Smith Hempstone Oliver was an early collector, antique automobile enthusiast, and photographer, who later was appointed the Curator of Transportation at the Smithsonian Institute. In the early-1930s, he was in the Navy stationed at the Naval Yard, in Brooklyn, New York, and went out on regular excursions with his Stutz Bearcat looking for old and interesting cars.

At the time, Smith discovered on Carlton Avenue in Brooklyn this imposing early to-mid-1920s, white Locomobile Model 48 owned by a man named “Kid” Hawkins and photographed it front of the John Bene & Sons Inc. Manufacturing Chemists building. It was retrofitted with glass hood sides giving a clear view of the impressive Loco 525 c.i.d. T-head engine with high-strength manganese bronze crankcases.

Model 48 Locomobile

  • The front view of the Model 48 Locomobile show what appears to be Bausch and Lomb headlamps.

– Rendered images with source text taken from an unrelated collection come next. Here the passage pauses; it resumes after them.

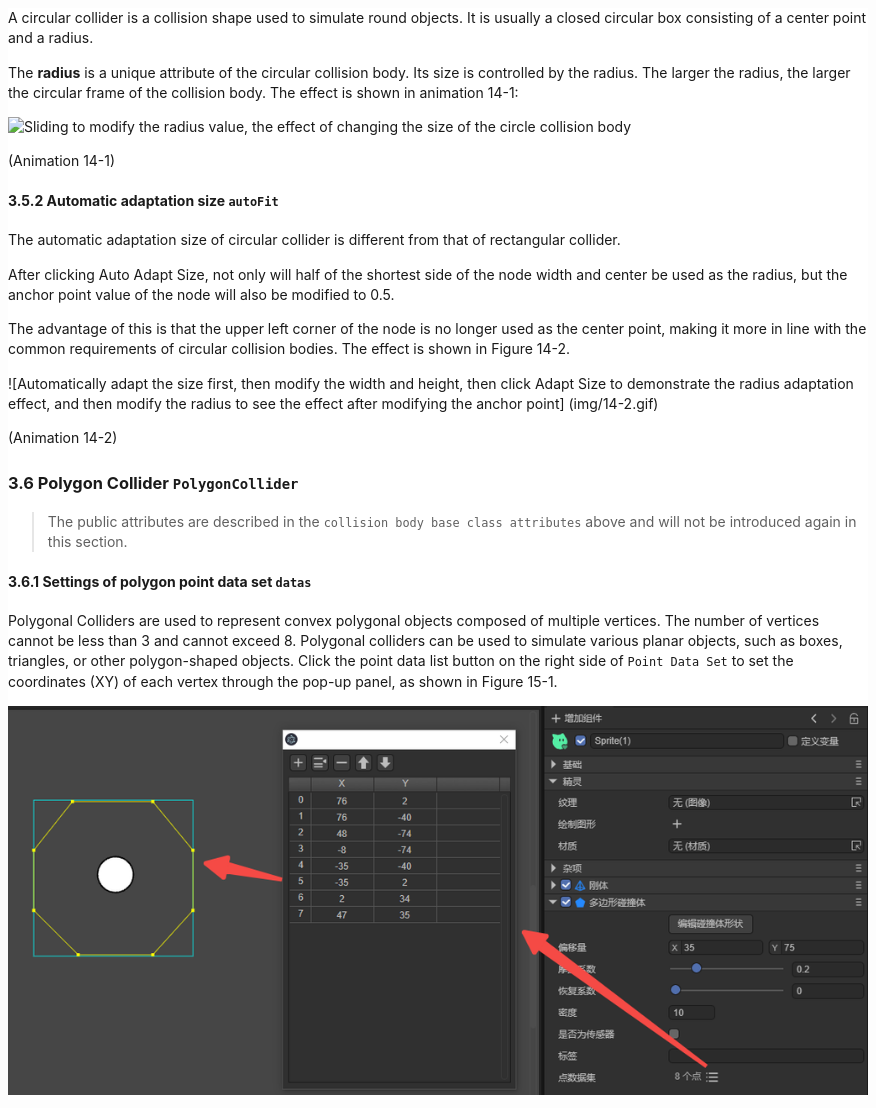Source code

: A circular collider is a collision shape used to simulate round objects. It is usually a closed circular box consisting of a center point and a radius.

The **radius** is a unique attribute of the circular collision body. Its size is controlled by the radius. The larger the radius, the larger the circular frame of the collision body. The effect is shown in animation 14-1:

![Sliding to modify the radius value, the effect of changing the size of the circle collision body](img/14-1.gif)

(Animation 14-1)

#### 3.5.2 Automatic adaptation size `autoFit`

The automatic adaptation size of circular collider is different from that of rectangular collider.

After clicking Auto Adapt Size, not only will half of the shortest side of the node width and center be used as the radius, but the anchor point value of the node will also be modified to 0.5.

The advantage of this is that the upper left corner of the node is no longer used as the center point, making it more in line with the common requirements of circular collision bodies. The effect is shown in Figure 14-2.

![Automatically adapt the size first, then modify the width and height, then click Adapt Size to demonstrate the radius adaptation effect, and then modify the radius to see the effect after modifying the anchor point] (img/14-2.gif)

(Animation 14-2)

### 3.6 Polygon Collider `PolygonCollider`

> The public attributes are described in the `collision body base class attributes` above and will not be introduced again in this section.

#### 3.6.1 Settings of polygon point data set `datas`

Polygonal Colliders are used to represent convex polygonal objects composed of multiple vertices. The number of vertices cannot be less than 3 and cannot exceed 8. Polygonal colliders can be used to simulate various planar objects, such as boxes, triangles, or other polygon-shaped objects. Click the point data list button on the right side of `Point Data Set` to set the coordinates (XY) of each vertex through the pop-up panel, as shown in Figure 15-1.

![](img/15-1.png)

The complete story of Oliver’s discovery of this car in 1932 can be found in one of the 1962 issues of the VMCCA “Bulb Horn”. The catalog illustration below from the Custom Body section in a 1921 Locomobile sales book in our archives shows a similar “Four Passenger Roadster” with a rumble seat.

Hawkins’ car only shows one running board toolbox and a flat rear deck, but actual custom-bodied cars were available with two different styles of fenders and all that have survived all have slight variations from the artist’s renderings in the catalogs. A “Gunboat Roadster” was also offered that shared the same lines. One-off bodies were also available from several coachbuilders as was a bare chassis allowing the customer to have it bodied by whatever firm they choice.

The images from the Smith Hempstone Oliver Collection are courtesy of The Revs Institute Research Library.

  • 1921 Locomobile Model 48 catalog illustration of the custom-built “Four Passenger Roadster.”

Locomobile Custom Four-Pass. Roadster

 

4 responses to “Kid Hawkins’ Locomobile 48 – A Roadster of Grand Proportions

  1. “Hemp” was a friend, most generous with his amazing old photographs and with a very sharp memory. Glad to hear that his collection is in good hands!

    Frank

  2. Not trying to be un-PC here (despite the presence of the Donald on the scene), but was Hemp black? If so, did he collect mainly in the Northeast or did his travels also take him South. Fun looking Loco!

  3. The body “style”, the ‘accessories’ and the 3 BALD spares indicate that the Owner may be as unique as a LOCOMOBILE, (an impressive mechanical device)! To each his own, (My AA truck has, among other “Things”, — a TWIN set of “Elbow Style” “TORO-VOCE” (the bellering voice of a Bull) Horns, (EA Labs Brooklyn) Deer do NOT like them!!! Whoopie! Edwin W.